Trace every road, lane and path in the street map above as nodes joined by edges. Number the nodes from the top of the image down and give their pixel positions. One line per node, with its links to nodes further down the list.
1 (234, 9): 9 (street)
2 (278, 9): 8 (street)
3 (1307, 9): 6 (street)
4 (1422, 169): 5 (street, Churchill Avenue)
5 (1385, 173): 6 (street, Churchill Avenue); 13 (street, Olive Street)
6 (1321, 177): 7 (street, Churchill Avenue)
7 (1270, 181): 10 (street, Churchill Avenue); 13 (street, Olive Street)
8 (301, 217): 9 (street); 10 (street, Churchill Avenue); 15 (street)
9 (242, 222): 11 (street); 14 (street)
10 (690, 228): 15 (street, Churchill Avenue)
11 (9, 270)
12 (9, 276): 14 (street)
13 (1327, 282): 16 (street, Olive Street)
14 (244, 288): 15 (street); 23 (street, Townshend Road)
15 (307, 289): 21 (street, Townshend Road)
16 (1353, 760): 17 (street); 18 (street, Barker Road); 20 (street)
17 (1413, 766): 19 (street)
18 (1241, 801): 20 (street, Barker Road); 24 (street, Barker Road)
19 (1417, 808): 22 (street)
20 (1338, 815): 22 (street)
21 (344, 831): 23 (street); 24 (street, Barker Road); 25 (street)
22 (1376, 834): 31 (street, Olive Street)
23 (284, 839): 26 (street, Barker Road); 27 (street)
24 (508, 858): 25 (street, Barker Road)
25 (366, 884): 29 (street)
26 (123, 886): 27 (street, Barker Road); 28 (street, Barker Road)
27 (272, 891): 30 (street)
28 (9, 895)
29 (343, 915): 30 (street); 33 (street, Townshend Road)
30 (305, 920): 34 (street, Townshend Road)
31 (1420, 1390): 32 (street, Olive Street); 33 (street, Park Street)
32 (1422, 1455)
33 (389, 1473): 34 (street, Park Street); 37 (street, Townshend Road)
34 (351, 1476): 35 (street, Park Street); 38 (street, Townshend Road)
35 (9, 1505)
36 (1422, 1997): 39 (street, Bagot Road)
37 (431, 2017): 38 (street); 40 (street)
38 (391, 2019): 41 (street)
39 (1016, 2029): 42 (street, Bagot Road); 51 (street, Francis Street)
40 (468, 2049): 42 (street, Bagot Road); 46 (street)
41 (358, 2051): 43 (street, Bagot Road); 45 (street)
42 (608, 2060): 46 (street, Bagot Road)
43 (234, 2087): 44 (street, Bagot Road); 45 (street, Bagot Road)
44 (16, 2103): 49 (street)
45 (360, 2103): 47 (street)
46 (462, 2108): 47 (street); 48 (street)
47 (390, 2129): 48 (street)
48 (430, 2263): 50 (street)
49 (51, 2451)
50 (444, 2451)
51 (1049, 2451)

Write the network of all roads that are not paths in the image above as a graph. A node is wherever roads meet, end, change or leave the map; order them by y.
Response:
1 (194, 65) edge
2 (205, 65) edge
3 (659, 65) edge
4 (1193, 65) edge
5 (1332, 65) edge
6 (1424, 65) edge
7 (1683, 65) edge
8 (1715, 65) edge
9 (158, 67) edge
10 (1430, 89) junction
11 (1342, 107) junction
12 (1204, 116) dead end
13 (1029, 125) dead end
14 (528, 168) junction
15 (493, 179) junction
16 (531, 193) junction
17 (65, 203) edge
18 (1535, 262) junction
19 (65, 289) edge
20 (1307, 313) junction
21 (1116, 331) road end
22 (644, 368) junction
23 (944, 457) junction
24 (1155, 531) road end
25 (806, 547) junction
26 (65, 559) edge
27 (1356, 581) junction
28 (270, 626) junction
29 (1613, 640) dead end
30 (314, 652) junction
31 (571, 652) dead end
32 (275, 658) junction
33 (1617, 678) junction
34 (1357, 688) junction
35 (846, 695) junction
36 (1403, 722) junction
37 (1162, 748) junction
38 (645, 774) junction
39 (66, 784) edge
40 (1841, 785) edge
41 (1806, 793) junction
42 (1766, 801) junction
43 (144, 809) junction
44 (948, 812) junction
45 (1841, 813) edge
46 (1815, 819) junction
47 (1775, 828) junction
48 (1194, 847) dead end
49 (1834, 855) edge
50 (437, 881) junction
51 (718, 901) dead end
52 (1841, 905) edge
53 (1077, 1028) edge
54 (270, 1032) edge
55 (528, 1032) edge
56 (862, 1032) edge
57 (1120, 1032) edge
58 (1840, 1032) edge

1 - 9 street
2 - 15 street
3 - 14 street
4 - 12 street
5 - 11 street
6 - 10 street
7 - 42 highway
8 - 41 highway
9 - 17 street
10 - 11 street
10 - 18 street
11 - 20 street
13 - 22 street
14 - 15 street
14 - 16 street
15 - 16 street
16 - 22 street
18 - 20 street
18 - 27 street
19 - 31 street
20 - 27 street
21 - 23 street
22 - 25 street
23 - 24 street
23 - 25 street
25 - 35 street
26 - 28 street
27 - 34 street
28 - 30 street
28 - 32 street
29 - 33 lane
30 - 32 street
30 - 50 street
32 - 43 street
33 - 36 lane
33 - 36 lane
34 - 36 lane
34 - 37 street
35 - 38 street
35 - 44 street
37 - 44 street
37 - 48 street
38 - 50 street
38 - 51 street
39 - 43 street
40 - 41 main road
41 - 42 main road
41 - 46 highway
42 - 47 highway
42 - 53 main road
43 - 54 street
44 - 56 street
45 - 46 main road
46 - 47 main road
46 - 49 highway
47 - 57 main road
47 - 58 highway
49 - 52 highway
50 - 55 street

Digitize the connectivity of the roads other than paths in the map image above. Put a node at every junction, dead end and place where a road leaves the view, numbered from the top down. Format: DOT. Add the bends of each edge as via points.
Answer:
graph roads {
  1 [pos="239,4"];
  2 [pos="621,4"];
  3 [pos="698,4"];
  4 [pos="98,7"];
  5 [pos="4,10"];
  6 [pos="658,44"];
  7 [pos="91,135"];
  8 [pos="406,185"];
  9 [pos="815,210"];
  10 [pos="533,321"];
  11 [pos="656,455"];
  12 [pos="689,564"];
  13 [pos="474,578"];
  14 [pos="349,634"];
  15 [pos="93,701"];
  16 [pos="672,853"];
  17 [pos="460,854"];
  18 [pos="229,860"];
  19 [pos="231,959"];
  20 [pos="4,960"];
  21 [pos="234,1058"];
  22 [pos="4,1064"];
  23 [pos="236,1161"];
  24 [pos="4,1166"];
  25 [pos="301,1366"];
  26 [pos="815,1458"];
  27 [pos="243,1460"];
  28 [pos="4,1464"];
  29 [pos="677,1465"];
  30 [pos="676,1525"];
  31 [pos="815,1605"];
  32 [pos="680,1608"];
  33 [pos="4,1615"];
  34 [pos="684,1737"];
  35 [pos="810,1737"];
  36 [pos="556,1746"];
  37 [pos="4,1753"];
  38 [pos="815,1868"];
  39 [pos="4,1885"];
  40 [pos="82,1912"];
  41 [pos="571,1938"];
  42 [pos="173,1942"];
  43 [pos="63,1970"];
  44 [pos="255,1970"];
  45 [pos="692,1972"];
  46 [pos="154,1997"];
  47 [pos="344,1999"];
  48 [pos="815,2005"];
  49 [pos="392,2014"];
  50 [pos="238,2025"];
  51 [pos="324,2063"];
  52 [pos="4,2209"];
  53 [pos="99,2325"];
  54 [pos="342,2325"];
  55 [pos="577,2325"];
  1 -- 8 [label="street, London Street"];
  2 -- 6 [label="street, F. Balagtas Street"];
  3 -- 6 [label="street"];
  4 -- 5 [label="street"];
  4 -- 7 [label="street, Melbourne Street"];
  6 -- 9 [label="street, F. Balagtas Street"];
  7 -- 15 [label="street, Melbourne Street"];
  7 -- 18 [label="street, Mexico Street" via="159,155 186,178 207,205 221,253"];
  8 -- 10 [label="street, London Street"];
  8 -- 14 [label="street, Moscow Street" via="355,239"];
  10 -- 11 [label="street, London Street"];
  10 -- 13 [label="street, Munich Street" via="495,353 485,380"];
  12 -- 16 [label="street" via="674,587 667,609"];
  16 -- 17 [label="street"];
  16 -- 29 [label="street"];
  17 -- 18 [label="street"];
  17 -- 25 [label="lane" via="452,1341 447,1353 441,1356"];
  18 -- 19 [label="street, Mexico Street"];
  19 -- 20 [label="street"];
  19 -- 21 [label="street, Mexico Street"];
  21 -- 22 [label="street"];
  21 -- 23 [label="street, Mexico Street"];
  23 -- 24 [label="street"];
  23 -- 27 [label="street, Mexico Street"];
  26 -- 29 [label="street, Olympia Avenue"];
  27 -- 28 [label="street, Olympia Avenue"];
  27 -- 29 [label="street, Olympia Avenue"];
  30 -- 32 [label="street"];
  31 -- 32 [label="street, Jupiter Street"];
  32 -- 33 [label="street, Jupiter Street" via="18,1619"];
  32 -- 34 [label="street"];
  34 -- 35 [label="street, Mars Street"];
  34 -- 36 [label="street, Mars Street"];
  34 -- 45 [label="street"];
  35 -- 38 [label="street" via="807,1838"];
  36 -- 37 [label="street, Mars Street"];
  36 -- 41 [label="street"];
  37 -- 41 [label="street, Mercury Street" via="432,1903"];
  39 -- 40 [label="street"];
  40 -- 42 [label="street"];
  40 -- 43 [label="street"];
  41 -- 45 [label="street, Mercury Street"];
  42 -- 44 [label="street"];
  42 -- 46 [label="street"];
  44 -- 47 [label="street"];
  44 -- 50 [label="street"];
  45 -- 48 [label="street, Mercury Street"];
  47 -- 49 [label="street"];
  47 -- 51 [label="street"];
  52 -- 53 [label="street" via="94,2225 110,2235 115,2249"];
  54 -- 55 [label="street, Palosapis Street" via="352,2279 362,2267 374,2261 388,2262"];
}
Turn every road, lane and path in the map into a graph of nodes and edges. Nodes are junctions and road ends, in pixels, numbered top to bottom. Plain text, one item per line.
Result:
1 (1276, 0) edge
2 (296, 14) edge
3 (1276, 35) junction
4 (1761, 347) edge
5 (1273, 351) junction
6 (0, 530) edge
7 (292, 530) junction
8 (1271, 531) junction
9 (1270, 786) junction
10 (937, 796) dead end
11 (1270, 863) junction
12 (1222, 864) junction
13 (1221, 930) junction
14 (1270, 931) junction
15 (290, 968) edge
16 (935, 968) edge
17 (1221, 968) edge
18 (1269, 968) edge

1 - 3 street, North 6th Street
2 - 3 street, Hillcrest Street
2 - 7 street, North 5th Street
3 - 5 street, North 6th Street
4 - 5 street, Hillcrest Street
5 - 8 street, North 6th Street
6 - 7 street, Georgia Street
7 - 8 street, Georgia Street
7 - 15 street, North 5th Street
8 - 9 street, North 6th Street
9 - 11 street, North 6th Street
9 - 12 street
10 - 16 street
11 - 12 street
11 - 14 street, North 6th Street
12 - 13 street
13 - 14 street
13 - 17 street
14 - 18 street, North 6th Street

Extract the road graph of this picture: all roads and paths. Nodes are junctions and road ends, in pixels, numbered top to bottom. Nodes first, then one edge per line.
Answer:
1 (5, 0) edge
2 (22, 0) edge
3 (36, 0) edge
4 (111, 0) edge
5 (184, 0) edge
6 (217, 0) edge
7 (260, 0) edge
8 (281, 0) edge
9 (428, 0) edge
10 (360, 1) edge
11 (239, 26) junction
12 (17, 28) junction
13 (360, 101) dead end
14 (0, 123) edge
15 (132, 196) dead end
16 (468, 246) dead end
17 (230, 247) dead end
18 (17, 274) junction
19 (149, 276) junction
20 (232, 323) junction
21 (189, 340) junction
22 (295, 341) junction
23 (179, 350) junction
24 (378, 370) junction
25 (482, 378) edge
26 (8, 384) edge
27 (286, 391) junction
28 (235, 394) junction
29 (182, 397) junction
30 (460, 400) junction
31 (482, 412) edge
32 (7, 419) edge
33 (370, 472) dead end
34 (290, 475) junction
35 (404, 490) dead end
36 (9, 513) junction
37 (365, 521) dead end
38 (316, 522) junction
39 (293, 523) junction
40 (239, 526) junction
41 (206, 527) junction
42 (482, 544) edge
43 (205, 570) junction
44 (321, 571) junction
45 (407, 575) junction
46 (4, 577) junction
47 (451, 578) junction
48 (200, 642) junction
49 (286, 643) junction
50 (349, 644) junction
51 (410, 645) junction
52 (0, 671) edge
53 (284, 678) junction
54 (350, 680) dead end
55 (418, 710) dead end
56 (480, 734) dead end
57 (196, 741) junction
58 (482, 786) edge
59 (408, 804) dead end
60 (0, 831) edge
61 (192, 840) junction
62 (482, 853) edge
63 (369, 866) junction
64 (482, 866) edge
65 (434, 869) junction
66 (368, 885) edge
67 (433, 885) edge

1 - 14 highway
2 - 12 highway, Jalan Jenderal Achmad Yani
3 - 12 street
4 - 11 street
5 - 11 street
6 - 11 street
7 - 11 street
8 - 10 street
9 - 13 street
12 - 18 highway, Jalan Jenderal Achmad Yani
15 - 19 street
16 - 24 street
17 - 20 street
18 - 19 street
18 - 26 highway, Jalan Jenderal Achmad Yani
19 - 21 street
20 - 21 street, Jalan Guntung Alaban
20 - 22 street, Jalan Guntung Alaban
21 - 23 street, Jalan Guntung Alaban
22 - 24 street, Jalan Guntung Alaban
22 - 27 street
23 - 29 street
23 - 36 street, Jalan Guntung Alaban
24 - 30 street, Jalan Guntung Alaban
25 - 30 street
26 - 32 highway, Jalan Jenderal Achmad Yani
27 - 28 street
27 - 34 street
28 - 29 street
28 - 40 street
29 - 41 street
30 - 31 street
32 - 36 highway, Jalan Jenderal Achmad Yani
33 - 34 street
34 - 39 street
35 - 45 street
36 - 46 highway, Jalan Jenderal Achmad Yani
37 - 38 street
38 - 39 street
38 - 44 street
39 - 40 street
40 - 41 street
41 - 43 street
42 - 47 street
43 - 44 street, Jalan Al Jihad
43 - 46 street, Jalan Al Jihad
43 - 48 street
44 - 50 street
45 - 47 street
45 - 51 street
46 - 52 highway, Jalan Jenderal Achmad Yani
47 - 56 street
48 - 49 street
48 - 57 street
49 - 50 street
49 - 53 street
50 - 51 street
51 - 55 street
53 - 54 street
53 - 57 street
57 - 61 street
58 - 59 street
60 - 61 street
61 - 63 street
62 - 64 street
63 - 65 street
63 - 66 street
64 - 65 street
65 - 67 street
────────────────────
**PROBLEM DETAILS**
Using the listing above, report each line that mentions the word "Park".

**EXERCISE SOLUTION**
31 (1420, 1390): 32 (street, Olive Street); 33 (street, Park Street)
33 (389, 1473): 34 (street, Park Street); 37 (street, Townshend Road)
34 (351, 1476): 35 (street, Park Street); 38 (street, Townshend Road)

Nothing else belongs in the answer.